§ 任务目标
请续写下面这段回忆张天翼与契萌的文字，从最后一句之后接着往下写。

§ 节选文字
● ● ● ●

1945年抗战结束前我在重庆工作时,契萌突然来访,说她和张天翼分手了。我很诧异,责备她不该在这样的时候离开张天翼。她说这几年他们在湘西日子过得很艰苦,她己经竭尽全力尽到了一个妻子的责任,现在她自己也病倒了,没有力量再照顾张天翼了,只得把他送到文艺家协会,交给组织,她自己到亲戚家养病,还不知道能不能养好。我根本听不进去。最后她无奈地说了一句:你不了解我的难处。临走时没有留下联系地址。杭日战争结束后,我随开明书店复员回上海。1948年得到消息,张天翼又辗转去了四川农村,住在一个读者家里养病,生活困苦,举目无亲。我马上去信邀他来上海养病,我说我的条件并不算好,但是我有饭吃你就有饭吃,你来上海能找到文艺界的朋友,比困在四川农村好。他果然来了。我们见面后自然谈到他和契萌的分手,他说:“这不能怪契萌,要怪我病中脾气不好,是我对不起她。”    

他到上海后,化名张养吾,住在我家。陈白尘、蒋天佐等文艺界的朋友都来看望他,后来由陈白尘替他和组织取得联系,送他去香港养病,病愈后转到北京。建国后复出工作,担任中国作协党组成员,和沈承宽结婚。“文革”中,他备受折磨,“四人帮”粉碎后,正想重新提笔写作,却不幸病倒,瘫痪失语,1985年病逝。1986年,是他的80岁诞辰,在北京召开了“张天翼学术研讨会”。在这个会上我遇见了一位张天翼作品研究学者,他告诉我他访问过契萌,契萌曾向他打听我的地址,要和我联系,我就主动给契萌写了信。

● ● ● ●

§ 所列记录
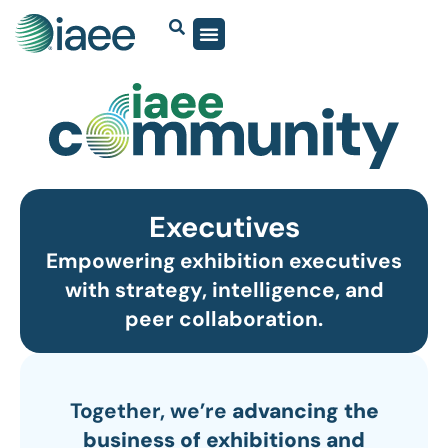
Executives
Empowering exhibition executives
with strategy, intelligence, and
peer collaboration.
Together, we’re
advancing the
business of exhibitions and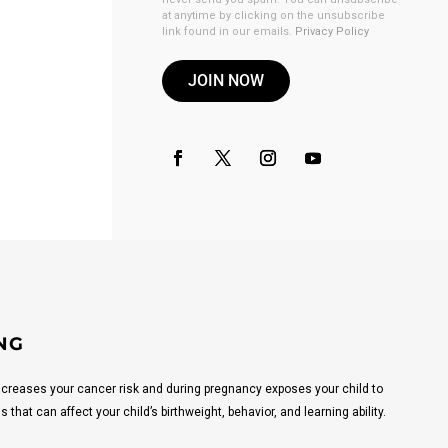
at anytime by clicking on the unsubscribe
link found in our emails.
Privacy Policy
JOIN NOW
NG
reases your cancer risk and during pregnancy exposes your child to
that can affect your child’s birthweight, behavior, and learning ability.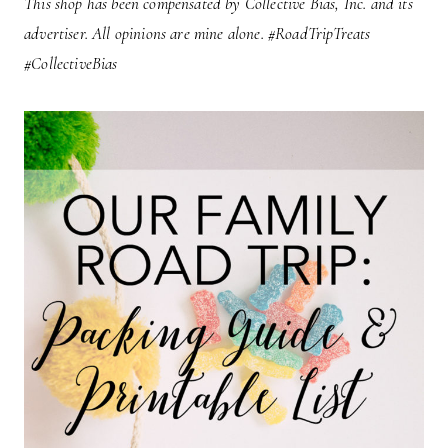
This shop has been compensated by Collective Bias, Inc. and its
advertiser. All opinions are mine alone. #RoadTripTreats
#CollectiveBias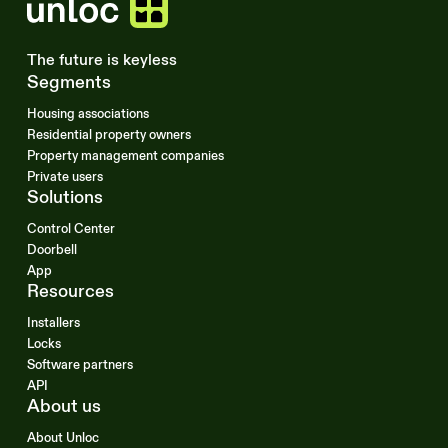
The future is keyless
Segments
Housing associations
Residential property owners
Property management companies
Private users
Solutions
Control Center
Doorbell
App
Resources
Installers
Locks
Software partners
API
About us
About Unloc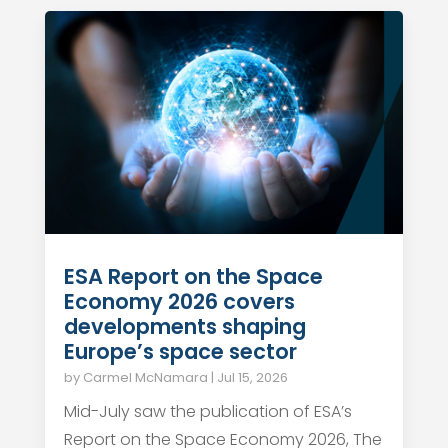
ESA Report on the Space
Economy 2026 covers
developments shaping
Europe’s space sector
by
Carmel McNamara
|
Jul 15, 2026
Mid-July saw the publication of ESA’s
Report on the Space Economy 2026, The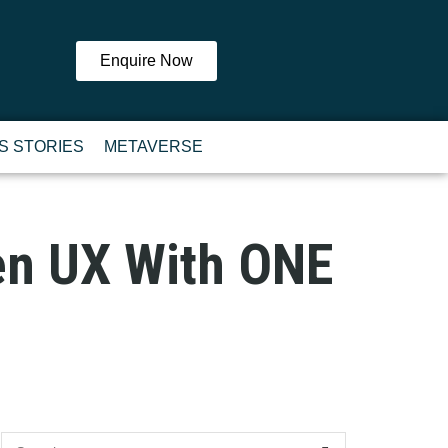
Enquire Now
S STORIES
METAVERSE
ven UX With ONE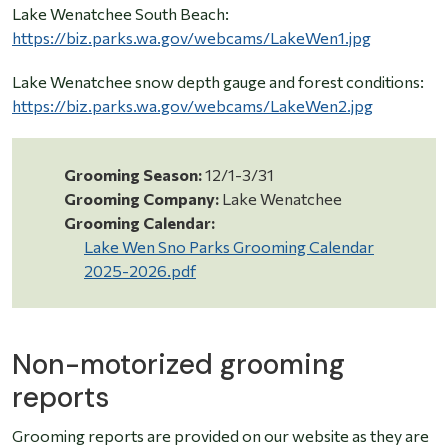
Lake Wenatchee South Beach:
https://biz.parks.wa.gov/webcams/LakeWen1.jpg
Lake Wenatchee snow depth gauge and forest conditions:
https://biz.parks.wa.gov/webcams/LakeWen2.jpg
Grooming Season:
12/1-3/31
Grooming Company:
Lake Wenatchee
Grooming Calendar:
Lake Wen Sno Parks Grooming Calendar
2025-2026.pdf
Non-motorized grooming
reports
Grooming reports are provided on our website as they are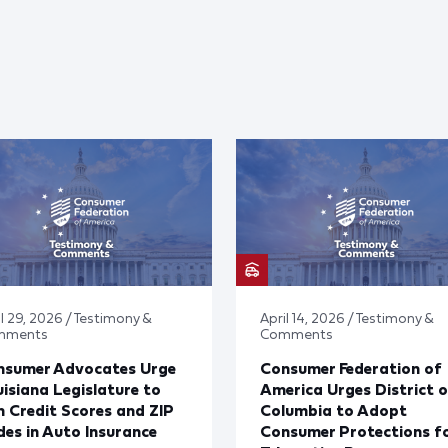
il 29, 2026 / Testimony &
April 14, 2026 / Testimony &
mments
Comments
nsumer Advocates Urge
Consumer Federation of
isiana Legislature to
America Urges District o
 Credit Scores and ZIP
Columbia to Adopt
es in Auto Insurance
Consumer Protections f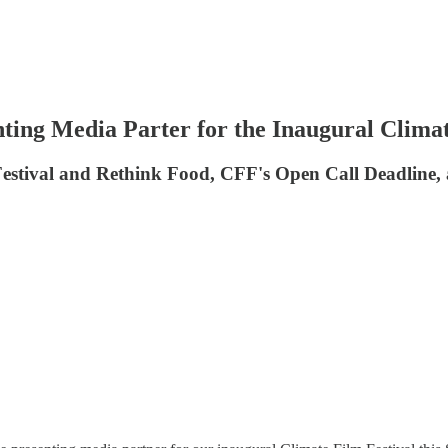
ting Media Parter for the Inaugural Climat
Festival and Rethink Food, CFF's Open Call Deadline, 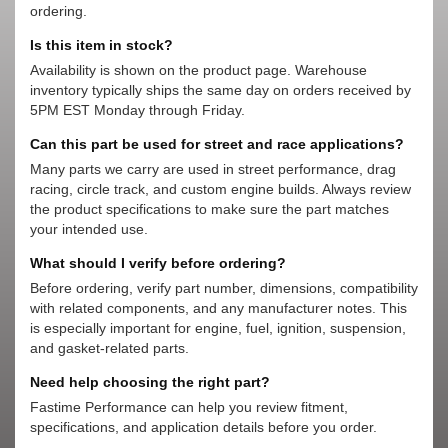
ordering.
Is this item in stock?
Availability is shown on the product page. Warehouse
inventory typically ships the same day on orders received by
5PM EST Monday through Friday.
Can this part be used for street and race applications?
Many parts we carry are used in street performance, drag
racing, circle track, and custom engine builds. Always review
the product specifications to make sure the part matches
your intended use.
What should I verify before ordering?
Before ordering, verify part number, dimensions, compatibility
with related components, and any manufacturer notes. This
is especially important for engine, fuel, ignition, suspension,
and gasket-related parts.
Need help choosing the right part?
Fastime Performance can help you review fitment,
specifications, and application details before you order.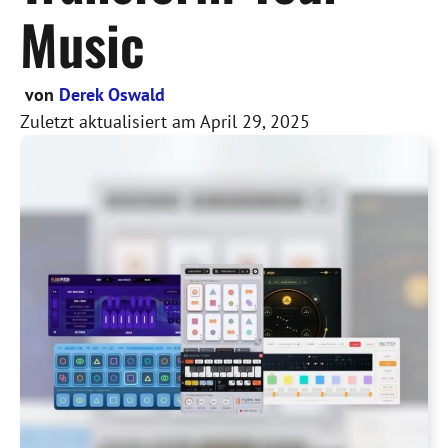
Music
von
Derek Oswald
Zuletzt aktualisiert am
April 29, 2025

● ● ● ●

§ 输出如下
契萌很快给我来了信,她说:自从1945年她和老天(契萌和张天翼的朋友都是这么称呼他的)分手以后,一直被朋友们误解,责怪她是在老天最困难的时候抛弃了他。从那以后她就和文艺界的人彻底断绝了联系。这个黑锅她一直背了四十多年,心里的委风始终没有机会申诉,现在总算找到了我,可以一吐为快了。她相信,我了解情况后是能理解她的。她滔滔不绝的倾诉,仿佛把我带回到抗日战争最艰苦的年代。

从那个年代过来的人都知道,在战争中离乡背井,颠沛流离,居无定所,今天不知道明天的日子多么难过,旷日持久的抗日战争又不知何时才能结束。张天翼和契萌困居在湘西的崇山之中,特别是民国学院无法维持被迫解散以后,他们不得不借住在农村学生家中,寄人篱下,前途茫茫。在那种情况下,没有契萌的照顾和陪护,只怕张天翼连性命都难以保住。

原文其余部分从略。